Closed falzm closed 4 years ago

falzm commented 5 years ago

Thank you for the initial review! 🙏

Only looked at the compute part so far (not the tests), looks great! Some more generic comments:

* There's a number of `get_something()` methods that return lists, would it make sense to call them `list_something()` instead and keep `get_thing()` only when a single item is returned?

Actually I started by implementing both get_* and list_*, then I realized some CS calls don't have a single get form and so it started to impair API coherence, so I went out an standardized on only get_* for both list and single item retrieval – it has the additional benefit of having less code to write/test. I admit that this is not perfect, but I've weight in favor of consistency rather than convenience: let me know if you prefer that I re-introduce split get/list calls.

* Is the goal of catching `CloudStackApiException` and re-raising as `APIException` to return friendlier messages? The risk is to lose information about where the exception initially happened. It'd be worth retaining the initial exception info by doing `raise APIException(…) from e`. The  CloudStackException then stays in the newly raise exception's `__cause__` attribute.

More generally the goal of my implementation was to hide CS as much as possible in order to provide a high-level user API that didn't suffer from CS's consistency issues. I've created this exception because as a developer I would find weird to see CloudStack related exception pop up...

* the retry/backoff mechanism you have in the base session looks nice, it'd be worth investigating whether it can be plugged in `cs` for all `list*` calls.

Since the mechanism is intended for the Requests library which is also used by cs, it should be doable :)

brutasse commented 5 years ago

Actually I started by implementing both get_* and list_*, then I realized some CS calls don't have a single get form and so it started to impair API coherence, so I went out an standardized on only get_* for both list and single item retrieval – it has the additional benefit of having less code to write/test. I admit that this is not perfect, but I've weight in favor of consistency rather than convenience: let me know if you prefer that I re-introduce split get/list calls.

Indeed, with the CloudStack API the notion of get doesn't really exist, but the API can return empty lists or "entity does not exist" errors depending on the nature of the argument. E.g. listVirtualMachines state=Starting v.s. listVirtualMachines id=…. In a future API, the distinction between lists and individual gets would be worth having. Since the goal of this is to ease the transition from current API to a new one, I would tend to say it's worth splitting get_* and list_* here, to make the CloudStack API an implementation detail.

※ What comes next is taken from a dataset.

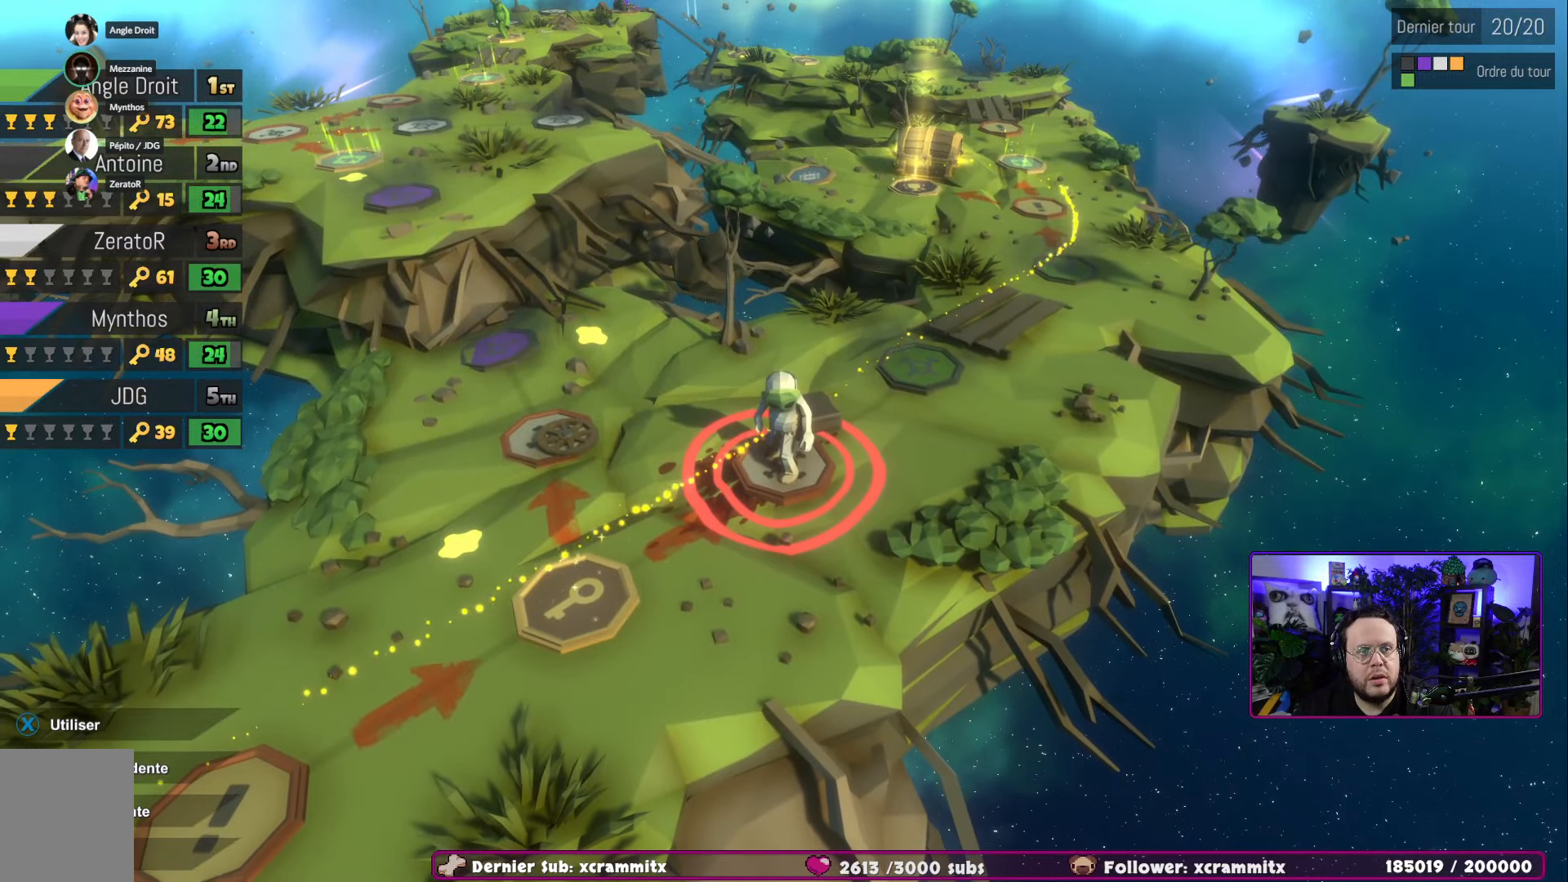
{"buttons": [], "left_stick": "center", "right_stick": "center", "events": []}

More generally the goal of my implementation was to hide CS as much as possible in order to provide a high-level user API that didn't suffer from CS's consistency issues. I've created this exception because as a developer I would find weird to see CloudStack related exception pop up...

OK, makes sense. It's worth re-raising with from e, it provides a convenient way to access the underlying CloudStackApiException if needed.

falzm commented 5 years ago

Indeed, with the CloudStack API the notion of get doesn't really exist, but the API can return empty lists or "entity does not exist" errors depending on the nature of the argument. E.g. listVirtualMachines state=Starting v.s. listVirtualMachines id=…. In a future API, the distinction between lists and individual gets would be worth having. Since the goal of this is to ease the transition from current API to a new one, I would tend to say it's worth splitting get_* and list_* here, to make the CloudStack API an implementation detail.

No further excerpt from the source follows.